L’international luxembourgeois Tim Hall a joué une saison au FC Lviv. Aujourd’hui, ses liens dans ce pays ravagé par la guerre sont encore forts. Et il s’inquiète énormément pour ses coéquipiers de sélection, avec qui les échanges n’ont pas été rassurants.
Le défenseur central de l’Ethnikos Achna suit ça à distance, depuis Chypre, mais pas tant que ça. Encore en lien avec énormément d’Ukrainiens, il vit ce drame intensément et intimement.
Comment vivez-vous cette offensive russe, vous qui avez passé un an au FC Lviv en compagnie de Marvin Martins ?
Tim Hall : Ça me touche. Plus que si cela survenait dans un pays où je n’ai jamais mis les pieds. J’y ai passé un an et de bons moments. C’est choquant et si fulgurant, on ne s’y attendait pas.
Durant la période que vous avez passée là-bas, l’occupation du Donbass n’avait jamais été un sujet avec vos coéquipiers ukrainiens? Vous ne pressentiez pas le caractère explosif de la situation ?

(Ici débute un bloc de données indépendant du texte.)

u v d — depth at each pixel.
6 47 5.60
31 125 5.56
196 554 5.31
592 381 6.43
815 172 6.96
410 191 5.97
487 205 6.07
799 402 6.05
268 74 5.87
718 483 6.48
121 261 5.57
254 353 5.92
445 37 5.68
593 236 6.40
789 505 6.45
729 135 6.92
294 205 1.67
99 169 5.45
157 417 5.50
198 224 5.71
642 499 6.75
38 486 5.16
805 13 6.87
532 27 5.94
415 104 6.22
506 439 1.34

C’était il y a deux ans. On voyageait sans problème dans la majeure partie du territoire. À Kiev, à Marioupol… des endroits qu’on voit aujourd’hui sous les bombes. Tout ça à cause d’une personne qui a un fort potentiel de nuisance. En tout cas, moi, il y a deux ans, les gens ne me parlaient pas de ce conflit ou de cette occupation. Ah si, les langues ukrainienne et russe étant légèrement différentes sur certains points, tu étais parfois regardé de travers si tu disais merci à la russe, « spasiba ». On sentait bien que les gens n’étaient pas trop fans. Les coéquipiers m’ont averti : « non, il ne faut pas dire ce mot ici ». Mais quand on partait jouer à l’Est, tout allait bien.

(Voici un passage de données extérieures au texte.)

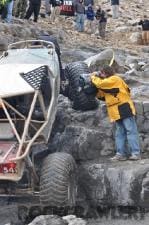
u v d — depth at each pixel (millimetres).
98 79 16422
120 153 16547
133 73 23969
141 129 17797
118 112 16375
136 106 17828
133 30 46469
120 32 46031
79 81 17516
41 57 18438
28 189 14430
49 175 14047
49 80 16203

D’anciens coéquipiers à moi veulent prendre les armes
Avez-vous encore beaucoup de contacts ?
J’échange encore régulièrement avec une dizaine de personnes, des potes qui jouent là-bas, mon ancien coach, mon ancien directeur sportif… Ces 48 dernières heures, je leur ai écrit pour leur dire « courage » et leur demander s’ils comptaient rester. Certains m’ont répondu qu’ils voulaient partir, mais que c’est loin d’être évident. D’autres qu’ils comptent prendre les armes et défendre leur pays. C’est surréaliste. J’ai reçu une vidéo jeudi, prise d’une terrasse. Je vois des endroits que je connais et ça explose de tous les côtés. Tu te dis « ce n’est pas vrai, ce n’est pas réel ».
Aujourd’hui, d’après ce que vous savez de la situation, êtes-vous très inquiet pour vos coéquipiers de la sélection ?
Ah oui, je m’inquiète beaucoup pour mes copains. J’ai eu Enes jeudi au téléphone. Il était dans un taxi à destination de la frontière polonaise, qui devait s’arrêter à 12 kilomètres de la frontière. Le reste, il fallait le faire à pied. Il paraît qu’il y avait une file de 6 000 personnes. Il m’a envoyé la photo, vous verriez ça… Il y a passé la nuit!
Et les frères Thill ?
(Il souffle) Pfff, j’ai eu Oli quelques jours avant tout ça. Il me disait qu’ils étaient à l’entraînement et que les hélicoptères tournaient au-dessus de leurs têtes. Je lui ai dit « arrête Oli, pars, c’est le moment, rentre avec ta famille ! Ce n’est plus de la rigolade, là ! ». Il les a mis dans un avion, mais lui est resté. J’espère que tout ira bien.